Common documentation files:

  • README File - A README file provides a quick overview of your project. It answers basic questions about the data’s purpose, origin, structure, and how to use it, making it the first place users should look to understand your data.
  • Data Dictionary - A data dictionary is a detailed list of the variables in your dataset, explaining what each variable represents, its data type (e.g., number, text), and any relevant units or coding schemes. It ensures that users can interpret your dataset accurately.
  • Codebook - A codebook is a comprehensive guide that describes the coding scheme used for a dataset. It provides essential information about each variable, including descriptions, values, units of measurement, etc. 
  • Laboratory Notebook - A laboratory notebook records the day-to-day process of your research, including experiment dates, methods, changes, and observations. This helps users understand how the data was collected and any modifications that may impact results.
  • Metadata - Metadata is information that describes data, such as the title, creator, keywords, and license information. It makes your data more searchable, discoverable, and easier to cite in other research.

Organizing Data Variables with READMEs

README File

A README file is a plain text file that includes descriptive information and is commonly used for software, games, and code. It is a supplementary document that exists so the creator can explain the contents to the user. When working with data, it can be useful to create and include a READMe file with your data. This ensures that future users will understand the data, any terms, and more.

What Should a README Include?

There are no standards for writing a READMe text file, but it is recommended to include:

  • Title

  • Principle Investigator(s)

  • Dates/Locations of data collection

  • Keywords

  • Language

  • Funding

  • Descriptions of every folder, file, format, data collection method, instruments,etc.

  • Definitions

  • People involved

  • Recommended citation

If creating a READMe file for a dataset, be mindful of the following:

  • Abbreviations and acronyms are defined

  • Variables/parameters and units are described

  • Data treatment and methodology are described

  • Headings are explained

  • Known limits of the data/problems are mentioned (this should include explanations of missing data, negative values (for parameters this is not expected for), no reads are explained, etc.)

  • Reference to papers describing methodology, if applicable

  • Related datasets are properly cited

How to Write a README File?

Metadata & Describing Data

Metadata

Metadata is information about data. It provides the context and details by addressing the who, what, when, where, why, and how of the dataset, making it easier to find, access, and use. Good metadata aligns with the FAIR data principles, ensuring data is Findable, Accessible, Interoperable, and Reusable.

Key Metadata Elements

  • Title: full title by which the dataset is known

  • Creator: the name(s) of the person or organization responsible for creating the work

  • Contact Information: name and email address for the main contact for the dataset

  • Description: summary of purpose, nature, and scope of the dataset

  • Subject: broad domain-specific subject category

  • Date(s): consider including collection date, production date, deposit date, distribution date, publication date, etc.

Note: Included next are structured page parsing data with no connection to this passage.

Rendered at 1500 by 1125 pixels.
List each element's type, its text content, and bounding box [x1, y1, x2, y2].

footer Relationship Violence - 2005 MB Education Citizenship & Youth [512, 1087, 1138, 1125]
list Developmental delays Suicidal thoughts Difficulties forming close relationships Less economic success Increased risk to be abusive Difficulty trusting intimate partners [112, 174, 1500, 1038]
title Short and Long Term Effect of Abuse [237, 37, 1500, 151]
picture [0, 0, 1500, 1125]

  • Keywords: relevant terms that help users search for the dataset

  • Location: for geospatial data 

  • Licensing Information: details on how the data can be used, such as a Creative Commons license.

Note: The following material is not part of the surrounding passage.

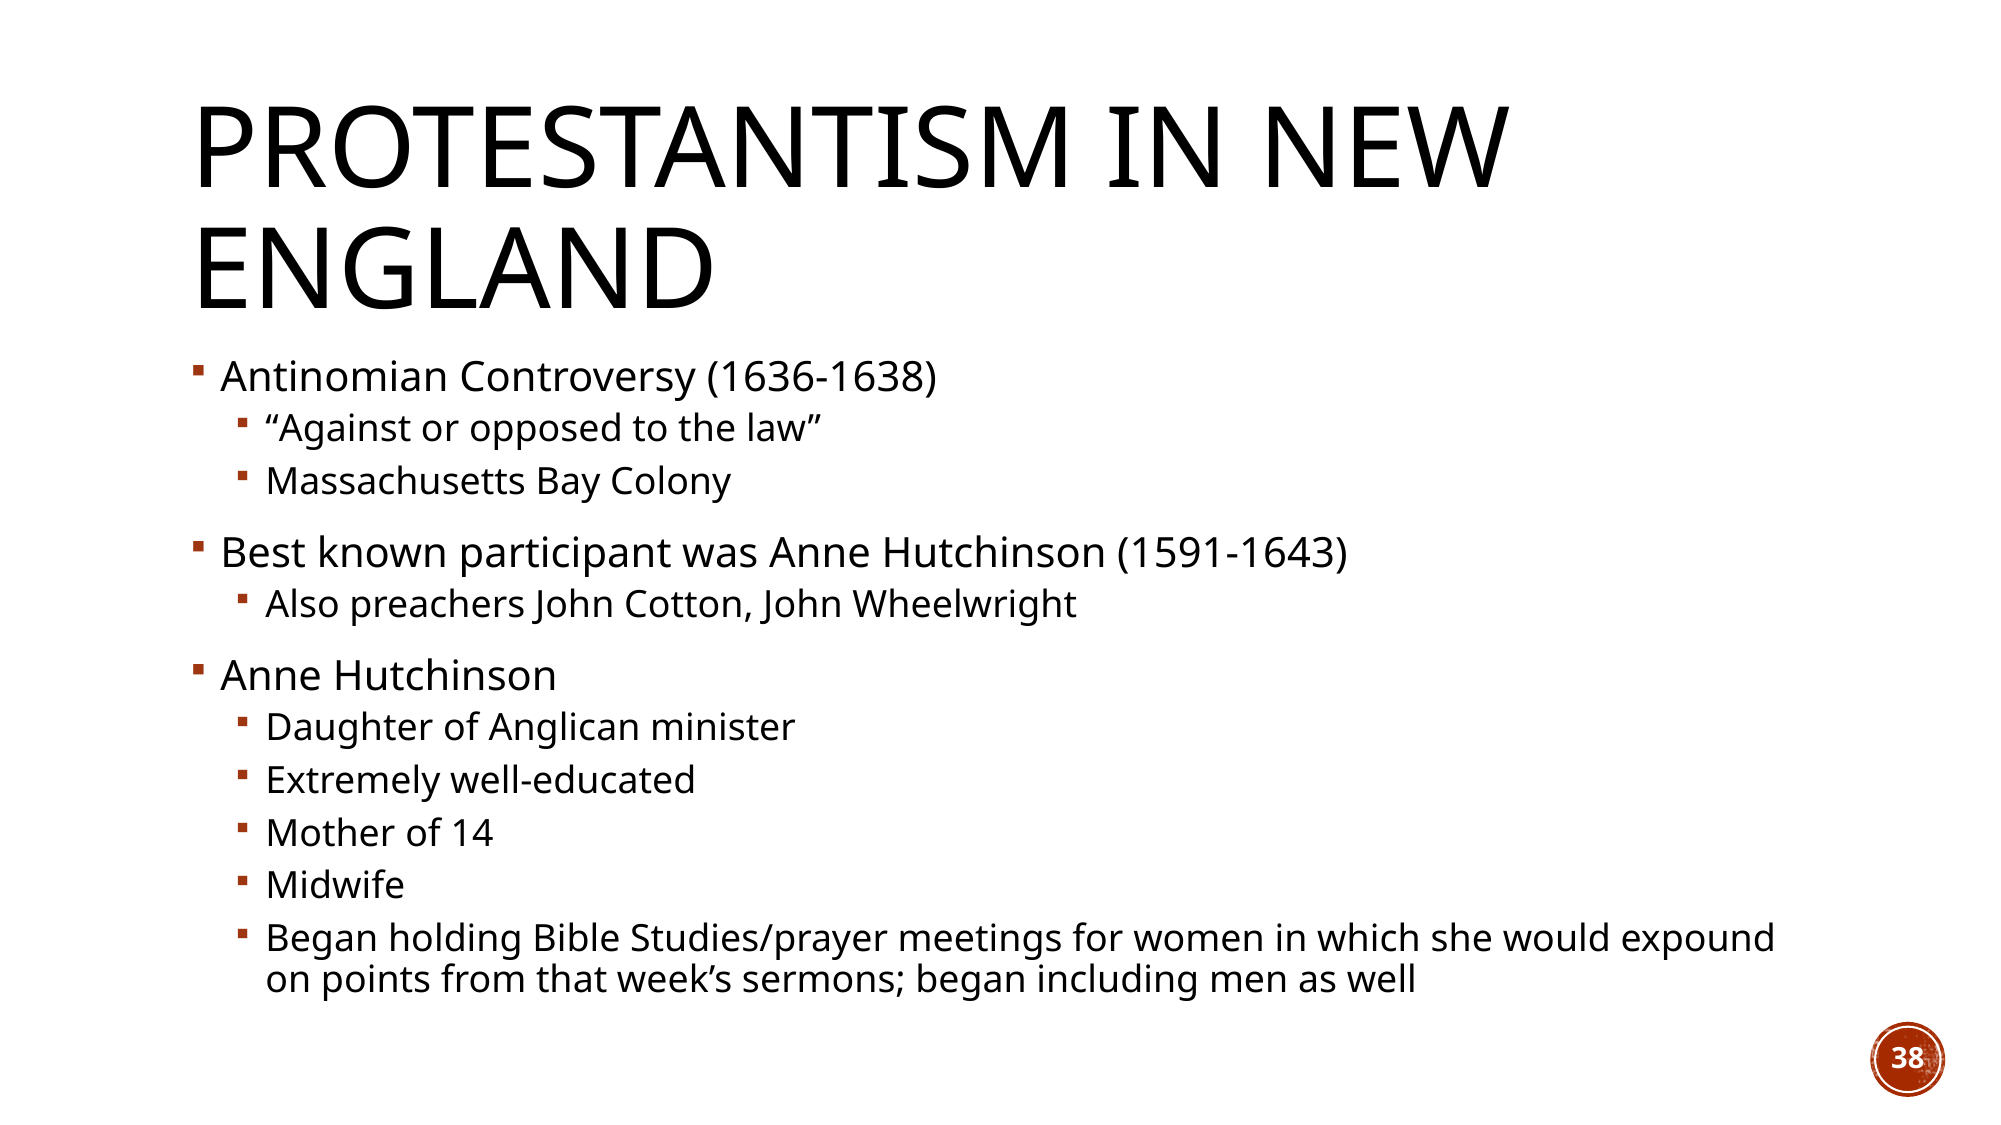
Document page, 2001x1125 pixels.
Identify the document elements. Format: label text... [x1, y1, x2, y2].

  • Funding or granting agency

Choosing a Metadata Standard

Metadata standards or schemas consist of specific elements used to describe or document your data. Many data repositories, disciplines and organizations have established specific metadata standards.

To find an appropriate metadata standard for your data:

Examples of some commonly used ones:

  • Dublin Core - a basic, widely-used standard and domain-agnostic metadata standard

  • DDI (Data Documentation Inititative) - commonly used in social, behavioral, economic, and health sciences

  • EML (Ecological Metadata Language) - specific for ecology disciplines

  • ISO 19115 - a standard for geographic information